Gelet op het bovenstaande oordeelt het Tuchtgerecht Productschap Pluimvee en Eieren, Kamer Primaire Sector, dat betrokkene - gelet op artikel 13 van de Verordening hygiënevoorschriften pluimveehouderij 2007  - de volgende tuchtrechtelijke maatregel wordt opgelegd:

Een geldboete van € 500 (vijfhonderd euro), waarvan  € 250 (tweehonderd vijftig euro) voorwaardelijk met een proeftijd van twee jaar.

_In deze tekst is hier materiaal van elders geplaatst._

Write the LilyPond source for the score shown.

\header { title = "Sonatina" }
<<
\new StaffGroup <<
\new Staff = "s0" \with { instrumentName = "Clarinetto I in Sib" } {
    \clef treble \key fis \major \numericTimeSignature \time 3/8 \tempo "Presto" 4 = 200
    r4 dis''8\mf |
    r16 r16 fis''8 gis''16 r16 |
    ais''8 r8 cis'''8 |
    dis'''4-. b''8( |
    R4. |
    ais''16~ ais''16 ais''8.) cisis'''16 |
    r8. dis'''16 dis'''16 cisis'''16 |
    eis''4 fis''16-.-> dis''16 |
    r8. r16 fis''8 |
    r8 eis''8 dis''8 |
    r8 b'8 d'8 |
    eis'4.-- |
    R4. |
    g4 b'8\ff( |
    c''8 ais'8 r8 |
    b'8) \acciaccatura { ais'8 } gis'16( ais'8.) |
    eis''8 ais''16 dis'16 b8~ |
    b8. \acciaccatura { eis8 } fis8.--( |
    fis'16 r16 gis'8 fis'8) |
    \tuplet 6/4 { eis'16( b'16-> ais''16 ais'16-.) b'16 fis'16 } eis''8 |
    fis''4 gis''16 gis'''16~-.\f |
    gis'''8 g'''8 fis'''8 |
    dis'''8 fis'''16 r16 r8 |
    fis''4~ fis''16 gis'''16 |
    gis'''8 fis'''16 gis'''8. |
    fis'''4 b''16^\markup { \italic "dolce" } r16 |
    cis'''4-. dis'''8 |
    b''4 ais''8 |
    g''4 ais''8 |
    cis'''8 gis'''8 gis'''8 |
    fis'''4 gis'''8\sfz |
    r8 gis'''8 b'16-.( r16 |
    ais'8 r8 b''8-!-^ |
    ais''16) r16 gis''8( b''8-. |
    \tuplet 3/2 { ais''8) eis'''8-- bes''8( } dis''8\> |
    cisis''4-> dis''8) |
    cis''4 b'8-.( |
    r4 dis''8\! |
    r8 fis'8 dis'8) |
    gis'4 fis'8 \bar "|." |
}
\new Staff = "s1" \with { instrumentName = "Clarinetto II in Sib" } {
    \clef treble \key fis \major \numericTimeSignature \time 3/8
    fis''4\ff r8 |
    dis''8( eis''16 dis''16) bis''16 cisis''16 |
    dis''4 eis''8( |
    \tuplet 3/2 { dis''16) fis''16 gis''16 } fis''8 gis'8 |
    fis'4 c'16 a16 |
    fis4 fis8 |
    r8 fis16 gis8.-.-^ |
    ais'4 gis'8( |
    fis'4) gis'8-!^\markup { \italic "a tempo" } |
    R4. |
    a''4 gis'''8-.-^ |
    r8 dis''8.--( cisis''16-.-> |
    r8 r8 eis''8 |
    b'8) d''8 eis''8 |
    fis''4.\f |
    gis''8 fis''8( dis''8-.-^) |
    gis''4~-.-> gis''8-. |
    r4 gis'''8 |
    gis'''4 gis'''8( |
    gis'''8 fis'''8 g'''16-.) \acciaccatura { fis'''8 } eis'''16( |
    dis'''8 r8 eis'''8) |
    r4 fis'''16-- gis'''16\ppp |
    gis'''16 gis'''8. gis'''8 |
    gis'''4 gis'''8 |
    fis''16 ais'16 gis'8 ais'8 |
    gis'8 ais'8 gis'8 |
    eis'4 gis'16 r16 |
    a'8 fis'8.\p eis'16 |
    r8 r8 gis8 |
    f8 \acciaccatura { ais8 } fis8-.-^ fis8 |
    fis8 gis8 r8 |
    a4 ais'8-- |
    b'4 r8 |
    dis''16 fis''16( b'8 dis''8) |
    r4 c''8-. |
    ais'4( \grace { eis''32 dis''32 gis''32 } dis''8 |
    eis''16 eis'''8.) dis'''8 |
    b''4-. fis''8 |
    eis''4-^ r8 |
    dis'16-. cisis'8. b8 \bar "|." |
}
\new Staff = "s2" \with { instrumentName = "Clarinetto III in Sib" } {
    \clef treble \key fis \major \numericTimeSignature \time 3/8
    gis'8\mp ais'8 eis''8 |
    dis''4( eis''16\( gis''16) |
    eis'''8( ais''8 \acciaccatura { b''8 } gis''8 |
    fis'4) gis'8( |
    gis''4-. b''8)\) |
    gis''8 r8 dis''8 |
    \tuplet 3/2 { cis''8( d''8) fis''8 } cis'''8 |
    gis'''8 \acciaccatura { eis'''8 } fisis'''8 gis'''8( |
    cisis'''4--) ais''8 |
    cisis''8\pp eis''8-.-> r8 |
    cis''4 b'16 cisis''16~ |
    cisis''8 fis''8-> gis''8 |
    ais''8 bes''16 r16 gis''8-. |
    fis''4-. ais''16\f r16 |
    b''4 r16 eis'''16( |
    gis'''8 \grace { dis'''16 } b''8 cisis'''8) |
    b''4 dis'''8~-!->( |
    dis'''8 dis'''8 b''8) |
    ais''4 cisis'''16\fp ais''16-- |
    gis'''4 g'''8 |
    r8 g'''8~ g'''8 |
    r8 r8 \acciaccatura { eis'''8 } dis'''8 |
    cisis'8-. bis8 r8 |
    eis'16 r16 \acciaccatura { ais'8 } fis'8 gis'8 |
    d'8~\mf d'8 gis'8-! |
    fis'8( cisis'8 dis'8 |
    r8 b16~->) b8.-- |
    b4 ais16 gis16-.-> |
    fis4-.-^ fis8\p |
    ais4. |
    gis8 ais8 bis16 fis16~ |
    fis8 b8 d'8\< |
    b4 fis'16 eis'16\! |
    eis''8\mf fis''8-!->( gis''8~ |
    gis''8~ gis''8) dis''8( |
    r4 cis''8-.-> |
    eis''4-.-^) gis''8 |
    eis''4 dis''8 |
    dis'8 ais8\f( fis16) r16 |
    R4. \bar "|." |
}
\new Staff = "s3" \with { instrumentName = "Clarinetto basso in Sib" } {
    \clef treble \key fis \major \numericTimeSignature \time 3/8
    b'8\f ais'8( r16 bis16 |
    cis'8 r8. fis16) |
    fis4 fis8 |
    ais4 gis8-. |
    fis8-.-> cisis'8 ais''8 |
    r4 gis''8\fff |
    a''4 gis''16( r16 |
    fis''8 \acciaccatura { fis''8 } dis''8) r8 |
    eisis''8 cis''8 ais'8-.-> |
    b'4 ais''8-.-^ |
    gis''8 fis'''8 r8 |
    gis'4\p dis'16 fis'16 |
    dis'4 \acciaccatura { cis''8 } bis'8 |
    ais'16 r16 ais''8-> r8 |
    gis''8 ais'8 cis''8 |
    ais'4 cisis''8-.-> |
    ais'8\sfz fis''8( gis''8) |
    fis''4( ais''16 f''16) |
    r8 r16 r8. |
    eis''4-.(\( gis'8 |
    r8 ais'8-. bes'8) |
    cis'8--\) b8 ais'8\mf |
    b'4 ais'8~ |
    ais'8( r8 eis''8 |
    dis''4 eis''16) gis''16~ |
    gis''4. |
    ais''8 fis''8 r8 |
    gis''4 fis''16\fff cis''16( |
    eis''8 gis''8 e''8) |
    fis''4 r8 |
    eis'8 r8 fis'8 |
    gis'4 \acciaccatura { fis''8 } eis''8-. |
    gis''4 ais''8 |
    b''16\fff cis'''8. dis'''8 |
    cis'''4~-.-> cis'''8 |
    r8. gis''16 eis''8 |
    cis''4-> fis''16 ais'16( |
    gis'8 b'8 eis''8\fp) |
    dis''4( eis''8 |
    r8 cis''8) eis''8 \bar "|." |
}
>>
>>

Het voorwaardelijke deel van de tuchtrechtelijke maatregel wordt ten uitvoer gelegd, indien na het onherroepelijk worden van deze uitspraak niet wordt voldaan aan de voorwaarde dat binnen de proeftijd niet één van de bepalingen van het bij of krachtens het bepaalde in de Verordening hygiënevoorschriften pluimveehouderij 2007 dan wel enige verordening houdende bepalingen omtrent hygiënevoorschriften met betrekking tot de pluimveehouderij mag worden overtreden.

De uitspraak is gedaan door mr. J.F.J.A. van Daal, voorzitter, en A.C. van Schie, ing. J. Bazuin, leden, in aanwezigheid van mr. K. Feenstra, secretaris.